Is clawd800/onchat safe?

The skill instructs the agent to read blockchain messages from any monitored channel and 'engage naturally' with them. The Base blockchain is publicly writable — any actor can post arbitrary text including adversarial instructions. Because the agent is told to treat these messages as conversation to respond to, on-chain content functions as an external, attacker-controlled prompt injection vector with no sanitization boundary.

When channel monitoring is active, the agent is instructed to reply to messages autonomously. Each reply is a paid blockchain transaction (0.00001–0.00003 ETH). Over an extended monitoring session or following a prompt injection, this can drain the user's wallet without explicit per-action user approval. The auto-join behavior also silently associates the user's wallet with arbitrary channels.

The skill's monitoring design creates a persistent loop where the agent repeatedly reads attacker-controlled content and responds. A single malicious message posted to a monitored channel will be seen and acted upon without user review. This is structurally different from a one-shot read — it is an ongoing, automated pipeline from attacker-controlled blockchain content to agent action.

All messages sent via this skill are permanent blockchain transactions that cannot be deleted or retracted. A successfully injected instruction, agent hallucination, or misuse results in a permanent on-chain record linked to the user's wallet, with potential reputational and financial consequences.

ONCHAT_PRIVATE_KEY is loaded from process.env and used to sign transactions. This key is present in the agent's environment variable namespace for the entire session, making it readable by any other skill, tool call, or compromised code running in the same process. Prompt injection via on-chain content could instruct the agent to echo or transmit this value.

If the agent is compromised via prompt injection (e.g., instructed by on-chain content to read a file), the sendMessage command provides a ready-made exfiltration channel — file contents can be posted as a blockchain transaction. The receiving address is the monitored channel, which is publicly readable. This is a non-trivial secondary risk requiring successful primary injection.

The skill requires viem@^2.23.2 and tsx@^4.19.2. Version range specifiers allow automatic minor/patch updates. While both libraries are well-known and currently trusted, this introduces ongoing supply chain risk if either package is compromised in a future version.

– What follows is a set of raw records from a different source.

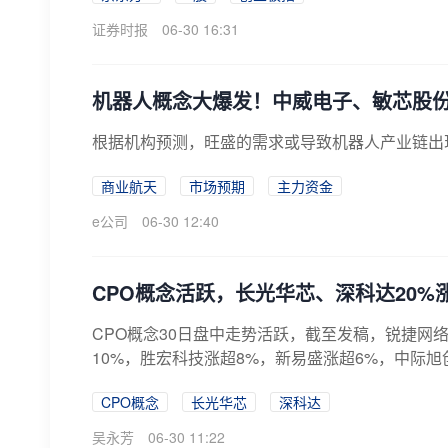
证券时报
06-30 16:31
机器人概念大爆发！中威电子、敏芯股份
根据机构预测，旺盛的需求或导致机器人产业链出
商业航天
市场预期
主力资金
e公司
06-30 12:40
CPO概念活跃，长光华芯、深科达20%
CPO概念30日盘中走势活跃，截至发稿，锐捷网
10%，胜宏科技涨超8%，新易盛涨超6%，中际旭创
CPO概念
长光华芯
深科达
吴永芳
06-30 11:22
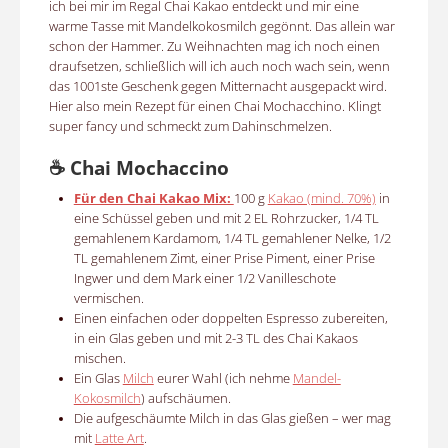
ich bei mir im Regal Chai Kakao entdeckt und mir eine
warme Tasse mit Mandelkokosmilch gegönnt. Das allein war
schon der Hammer. Zu Weihnachten mag ich noch einen
draufsetzen, schließlich will ich auch noch wach sein, wenn
das 1001ste Geschenk gegen Mitternacht ausgepackt wird.
Hier also mein Rezept für einen Chai Mochacchino. Klingt
super fancy und schmeckt zum Dahinschmelzen.
☕ Chai Mochaccino
Für den Chai Kakao Mix:
100 g
Kakao (mind. 70%)
in
eine Schüssel geben und mit 2 EL Rohrzucker, 1/4 TL
gemahlenem Kardamom, 1/4 TL gemahlener Nelke, 1/2
TL gemahlenem Zimt, einer Prise Piment, einer Prise
Ingwer und dem Mark einer 1/2 Vanilleschote
vermischen.
Einen einfachen oder doppelten Espresso zubereiten,
in ein Glas geben und mit 2-3 TL des Chai Kakaos
mischen.
Ein Glas
Milch
eurer Wahl (ich nehme
Mandel-
Kokosmilch
) aufschäumen.
Die aufgeschäumte Milch in das Glas gießen – wer mag
mit
Latte Art
.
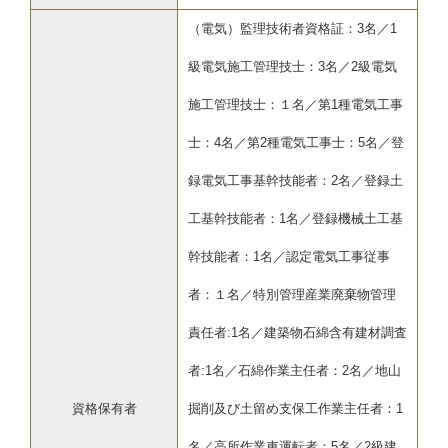
（電気）監理技術者資格証：3名／1
級電気施工管理技士：3名／2級電気
施工管理技士：１名／第1種電気工事
士：4名／第2種電気工事士：5名／登
録電気工事基幹技能者：2名／登録土
工基幹技能者：1名／登録機械土工基
幹技能者：1名／認定電気工事従事
者：１名／特別管理産業廃棄物管理
責任者:1名／建築物石綿含有建材調査
者:1名／石綿作業主任者：2名／地山
資格保有者
掘削及び土留め支保工作業主任者：1
名／高所作業車運転者：5名／2級建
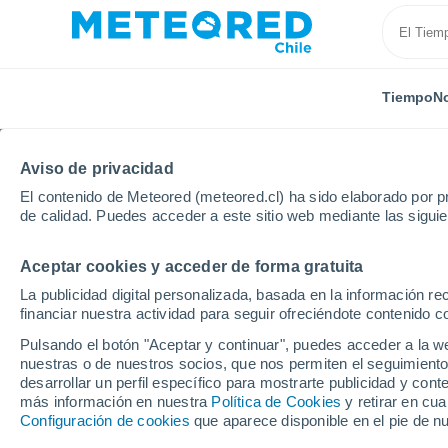
Tiempo
No
Aviso de privacidad
El contenido de Meteored (meteored.cl) ha sido elaborado por pr
de calidad. Puedes acceder a este sitio web mediante las sigui
Aceptar cookies y acceder de forma gratuita
Inicio
Austria
Estiria
Spielberg Bei Knittelfeld
La publicidad digital personalizada, basada en la información r
financiar nuestra actividad para seguir ofreciéndote contenido c
El Tiempo en Spielberg 
Pulsando el botón "Aceptar y continuar", puedes acceder a la w
nuestras o de nuestros socios, que nos permiten el seguimiento
09:18
Jueves
desarrollar un perfil específico para mostrarte publicidad y co
más información en nuestra
Política de Cookies
y retirar en cu
Configuración de cookies
que aparece disponible en el pie de n
Soleado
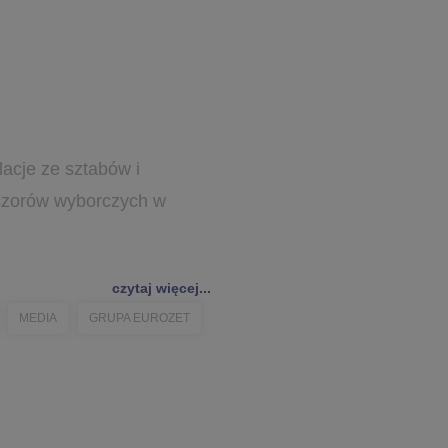
lacje ze sztabów i
czorów wyborczych w
czytaj więcej...
MEDIA
GRUPA EUROZET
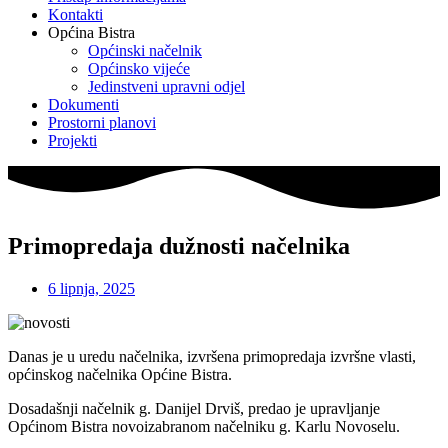
Kontakti
Općina Bistra
Općinski načelnik
Općinsko vijeće
Jedinstveni upravni odjel
Dokumenti
Prostorni planovi
Projekti
Primopredaja dužnosti načelnika
6 lipnja, 2025
Danas je u uredu načelnika, izvršena primopredaja izvršne vlasti,
općinskog načelnika Općine Bistra.
Dosadašnji načelnik g. Danijel Drviš, predao je upravljanje
Općinom Bistra novoizabranom načelniku g. Karlu Novoselu.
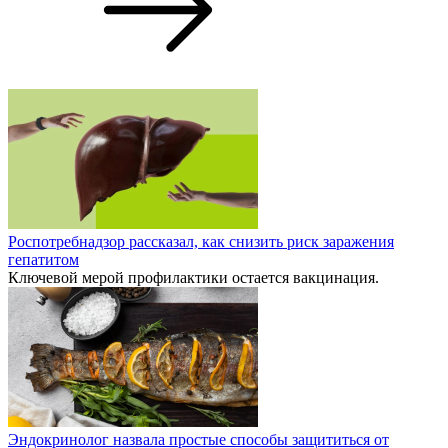
Роспотребнадзор рассказал, как снизить риск заражения
гепатитом
Ключевой мерой профилактики остается вакцинация.
Эндокринолог назвала простые способы защититься от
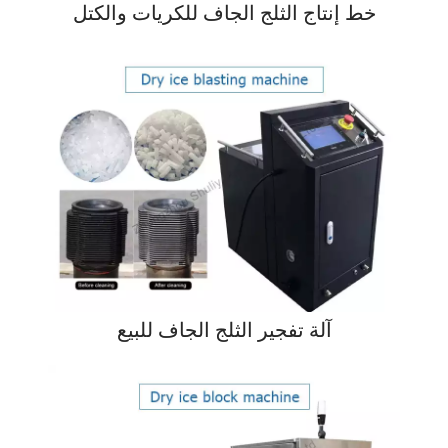
خط إنتاج الثلج الجاف للكريات والكتل
آلة تفجير الثلج الجاف للبيع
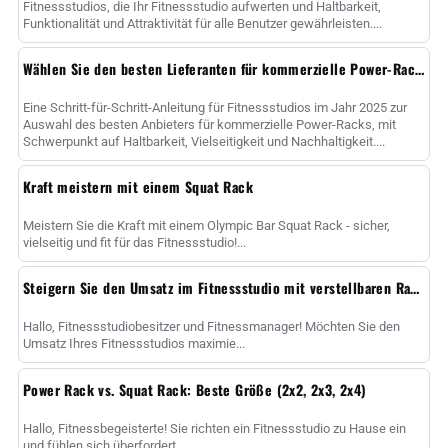
Fitnessstudios, die Ihr Fitnessstudio aufwerten und Haltbarkeit,
Funktionalität und Attraktivität für alle Benutzer gewährleisten....
Wählen Sie den besten Lieferanten für kommerzielle Power-Racks
Eine Schritt-für-Schritt-Anleitung für Fitnessstudios im Jahr 2025 zur
Auswahl des besten Anbieters für kommerzielle Power-Racks, mit
Schwerpunkt auf Haltbarkeit, Vielseitigkeit und Nachhaltigkeit....
Kraft meistern mit einem Squat Rack
Meistern Sie die Kraft mit einem Olympic Bar Squat Rack - sicher,
vielseitig und fit für das Fitnessstudio!...
Steigern Sie den Umsatz im Fitnessstudio mit verstellbaren Racks
Hallo, Fitnessstudiobesitzer und Fitnessmanager! Möchten Sie den
Umsatz Ihres Fitnessstudios maximie...
Power Rack vs. Squat Rack: Beste Größe (2x2, 2x3, 2x4)
Hallo, Fitnessbegeisterte! Sie richten ein Fitnessstudio zu Hause ein
und fühlen sich überfordert...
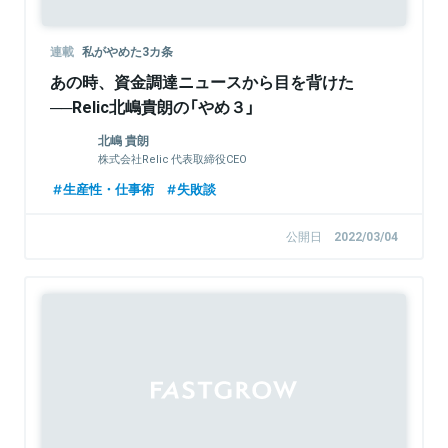
連載
私がやめた3カ条
あの時、資金調達ニュースから目を背けた
──Relic北嶋貴朗の「やめ３」
北嶋 貴朗
株式会社Relic 代表取締役CEO
生産性・仕事術
失敗談
公開日
2022/03/04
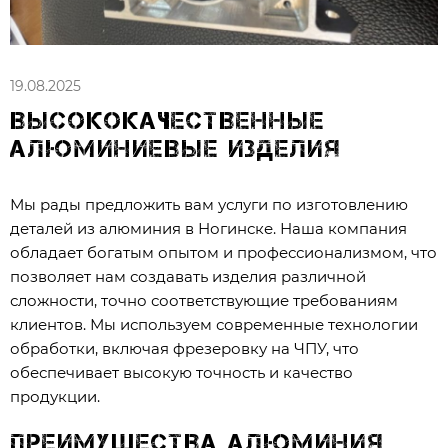
19.08.2025
Высококачественные
алюминиевые изделия
Мы рады предложить вам услуги по изготовлению
деталей из алюминия в Ногинске. Наша компания
обладает богатым опытом и профессионализмом, что
позволяет нам создавать изделия различной
сложности, точно соответствующие требованиям
клиентов. Мы используем современные технологии
обработки, включая фрезеровку на ЧПУ, что
обеспечивает высокую точность и качество
продукции.
Преимущества алюминия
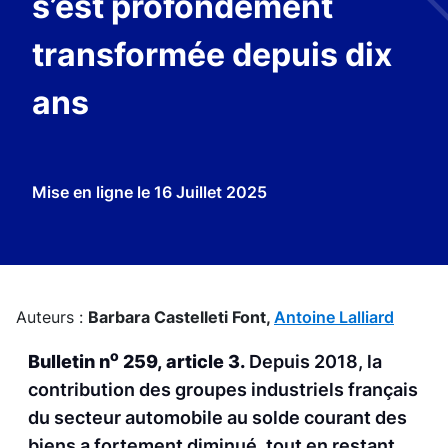
s’est profondément
transformée depuis dix
ans
Mise en ligne le
16 Juillet 2025
Auteurs :
Barbara Castelleti Font,
Antoine Lalliard
o
Bulletin n
259, article 3.
Depuis 2018, la
contribution des groupes industriels français
du secteur automobile au solde courant des
biens a fortement diminué, tout en restant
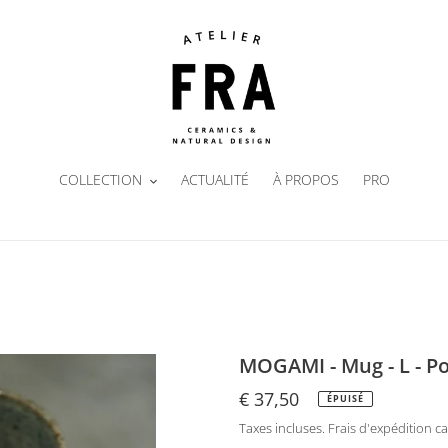
COLLECTION
ACTUALITÉ
À PROPOS
PRO
MOGAMI - Mug - L - P
Prix
€ 37,50
ÉPUISÉ
normal
Taxes incluses.
Frais d'expédition
ca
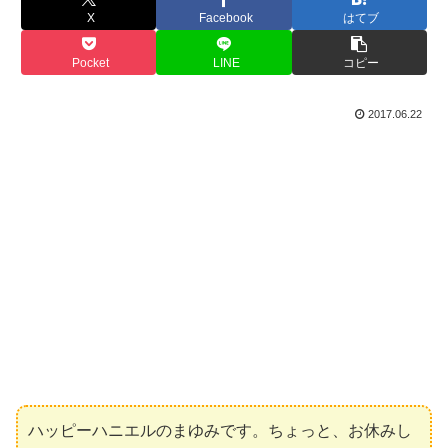
X
Facebook
はてブ
Pocket
LINE
コピー
2017.06.22
ハッピーハニエルのまゆみです。ちょっと、お休みし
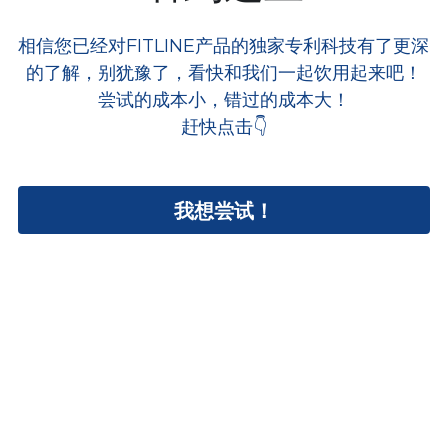
相信您已经对FITLINE产品的独家专利科技有了更深
的了解，别犹豫了，看快和我们一起饮用起来吧！
尝试的成本小，错过的成本大！
赶快点击👇
我想尝试！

No lockfile is included in the skill directory.

The wallet private key is not scoped to only the onchat.ts subprocess — it is set as an environment variable in the parent shell/agent process and inheritable by child processes. Any skill or subprocess spawned in the same session can read ONCHAT_PRIVATE_KEY from /proc/self/environ or via os.environ.

The git clone connected only to GitHub (140.82.121.4:443) as expected. No extraneous network connections were made during installation. The connection to 185.125.188.59:443 was pre-existing before the clone began.

All honeypot files (.env, id_rsa, .aws/credentials, .npmrc, .docker/config.json, gcloud credentials) were accessed only by the oathe monitoring framework itself during pre/post baseline scans. No network transmission of canary content was detected.